Revenue for Q1 2017 rose 8.4% to S$783.8 million (Q1 2016: S$723.3 million). The increase was attributable to improved performance from the property development segment which posted a 33.9% increase in contribution, primarily led by the progressive handover of units in Phase 1 of Suzhou Hong Leong City Center (HLCC) and a strong take up for Gramercy Park.
As at 31 March 2017, the Group’s net gearing ratio remained conservative at 16%, excluding revaluation surpluses from investment properties, with cash reserves of S$3.7 billion and interest cover at 8.1 times (Q1 2016: 9.4 times).
Mr Kwek Leng Beng, CDL Executive Chairman, said, “Looking ahead, in a dislocating market, we remain alert to deploy our strong balance sheet for acquisitions in Singapore and abroad. We will seek new opportunities, value accretive assets and synergistic partnerships that complement our core business.”
“The residential property market in Singapore is beginning to show some signs of recovery. Property prices appear to be stabilising, especially in the high-end market, and there is increased investor confidence as Singapore remains a relatively safe haven in a highly volatile marketplace. Recent policy relaxations are measured and prudent, and support the aim of buying property as a form of long-term investment. We are confident that the Singapore Government will continue to monitor market conditions closely and make the necessary tweaks to the other property cooling measures as and when the situation warrants.”

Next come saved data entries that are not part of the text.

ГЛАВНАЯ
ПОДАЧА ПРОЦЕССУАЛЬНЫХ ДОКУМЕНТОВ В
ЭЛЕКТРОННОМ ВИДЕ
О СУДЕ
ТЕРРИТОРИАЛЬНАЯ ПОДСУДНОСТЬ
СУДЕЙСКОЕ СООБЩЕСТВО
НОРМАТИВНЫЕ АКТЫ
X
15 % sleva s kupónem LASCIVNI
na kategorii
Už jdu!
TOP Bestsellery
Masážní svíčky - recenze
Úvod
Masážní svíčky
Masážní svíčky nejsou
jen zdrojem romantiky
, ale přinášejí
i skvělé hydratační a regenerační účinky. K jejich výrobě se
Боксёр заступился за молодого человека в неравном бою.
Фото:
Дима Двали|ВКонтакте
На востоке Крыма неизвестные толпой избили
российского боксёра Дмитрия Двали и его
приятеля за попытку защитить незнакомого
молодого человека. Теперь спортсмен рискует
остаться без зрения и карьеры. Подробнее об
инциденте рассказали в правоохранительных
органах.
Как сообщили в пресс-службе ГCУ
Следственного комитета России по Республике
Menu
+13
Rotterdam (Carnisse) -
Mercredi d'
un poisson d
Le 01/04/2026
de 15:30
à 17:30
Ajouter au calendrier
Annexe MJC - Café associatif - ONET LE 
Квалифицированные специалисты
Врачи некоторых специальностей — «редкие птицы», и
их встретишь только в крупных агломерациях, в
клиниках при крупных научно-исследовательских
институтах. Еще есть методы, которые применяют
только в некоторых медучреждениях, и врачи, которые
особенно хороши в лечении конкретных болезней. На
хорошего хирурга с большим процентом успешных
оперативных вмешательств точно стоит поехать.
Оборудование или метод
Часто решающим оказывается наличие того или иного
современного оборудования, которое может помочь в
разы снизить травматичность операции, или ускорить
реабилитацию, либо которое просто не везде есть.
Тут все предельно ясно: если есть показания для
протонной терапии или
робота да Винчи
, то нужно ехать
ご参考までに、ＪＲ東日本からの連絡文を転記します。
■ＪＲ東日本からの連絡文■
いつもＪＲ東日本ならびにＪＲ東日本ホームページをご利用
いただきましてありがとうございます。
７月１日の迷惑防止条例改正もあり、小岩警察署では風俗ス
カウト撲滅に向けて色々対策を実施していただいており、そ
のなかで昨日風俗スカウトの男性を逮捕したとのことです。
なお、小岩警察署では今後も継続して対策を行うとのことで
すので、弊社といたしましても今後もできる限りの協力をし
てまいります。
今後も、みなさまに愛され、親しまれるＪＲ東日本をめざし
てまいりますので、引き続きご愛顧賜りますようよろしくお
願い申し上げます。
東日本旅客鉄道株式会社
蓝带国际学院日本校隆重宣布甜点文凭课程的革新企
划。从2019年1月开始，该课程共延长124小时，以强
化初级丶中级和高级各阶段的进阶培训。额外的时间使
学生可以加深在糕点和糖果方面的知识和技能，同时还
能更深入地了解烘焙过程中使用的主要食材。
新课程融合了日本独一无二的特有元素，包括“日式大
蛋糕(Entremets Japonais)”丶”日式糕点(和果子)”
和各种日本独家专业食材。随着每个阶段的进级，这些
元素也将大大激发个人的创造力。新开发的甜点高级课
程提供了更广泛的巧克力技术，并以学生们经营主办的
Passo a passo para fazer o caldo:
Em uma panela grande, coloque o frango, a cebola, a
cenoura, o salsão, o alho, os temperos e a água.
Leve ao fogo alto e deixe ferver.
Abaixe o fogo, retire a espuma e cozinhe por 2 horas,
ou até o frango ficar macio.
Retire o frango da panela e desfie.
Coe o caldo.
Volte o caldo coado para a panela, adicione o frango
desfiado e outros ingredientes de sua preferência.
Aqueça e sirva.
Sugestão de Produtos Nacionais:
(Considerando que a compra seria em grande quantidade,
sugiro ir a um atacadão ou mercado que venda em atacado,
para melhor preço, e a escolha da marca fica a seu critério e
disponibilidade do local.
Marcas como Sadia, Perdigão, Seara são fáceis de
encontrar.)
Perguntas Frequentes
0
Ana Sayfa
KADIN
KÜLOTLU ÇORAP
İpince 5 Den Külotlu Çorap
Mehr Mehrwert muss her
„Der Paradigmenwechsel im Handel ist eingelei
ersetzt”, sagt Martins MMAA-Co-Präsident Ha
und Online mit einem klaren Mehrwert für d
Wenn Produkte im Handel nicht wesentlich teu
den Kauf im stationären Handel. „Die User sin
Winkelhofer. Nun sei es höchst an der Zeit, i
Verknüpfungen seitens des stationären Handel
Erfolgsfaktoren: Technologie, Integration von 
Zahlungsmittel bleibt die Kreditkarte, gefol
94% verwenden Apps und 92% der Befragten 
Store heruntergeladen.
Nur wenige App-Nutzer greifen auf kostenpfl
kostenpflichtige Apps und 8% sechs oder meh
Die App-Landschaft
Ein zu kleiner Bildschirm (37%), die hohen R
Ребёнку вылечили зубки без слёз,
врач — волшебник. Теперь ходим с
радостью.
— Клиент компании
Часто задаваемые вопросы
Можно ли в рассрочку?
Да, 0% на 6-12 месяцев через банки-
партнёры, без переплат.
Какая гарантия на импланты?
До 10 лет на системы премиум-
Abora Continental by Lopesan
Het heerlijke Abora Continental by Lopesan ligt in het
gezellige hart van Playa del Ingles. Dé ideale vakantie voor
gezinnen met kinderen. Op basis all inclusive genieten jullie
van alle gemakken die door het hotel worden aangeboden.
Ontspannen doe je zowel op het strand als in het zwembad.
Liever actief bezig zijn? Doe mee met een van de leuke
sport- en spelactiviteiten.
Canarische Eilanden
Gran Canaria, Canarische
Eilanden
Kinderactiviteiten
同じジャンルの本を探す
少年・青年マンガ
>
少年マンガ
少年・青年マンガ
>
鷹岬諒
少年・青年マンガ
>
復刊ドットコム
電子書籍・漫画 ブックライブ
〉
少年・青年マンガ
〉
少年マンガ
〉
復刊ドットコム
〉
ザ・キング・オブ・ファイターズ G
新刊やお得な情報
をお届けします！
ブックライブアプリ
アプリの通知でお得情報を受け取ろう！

Mr Grant Kelley, CDL Chief Executive Officer, said, “Since the start of 2017, we have been highly acquisitive in Singapore and overseas, having made approximately S$770 million of investments yearto-date. These comprise our investment in Distrii – China’s largest co-working space operator; Ransomes Wharf in Battersea, London; a Shanghai commercial project – Meidao Business Plaza in Hongqiao; the Tampines Avenue 10 site in Singapore; and the recent acquisition of The Lowry Hotel in Manchester, UK, by CDLHT. In particular, we are taking advantage of the subdued sentiment and weaker currency in some of our key target markets such as the UK which may offer an attractive entry point. We will remain disciplined in our capital deployment for physical assets, equities or debt instruments. We also continue to look for accretive funds management executions.”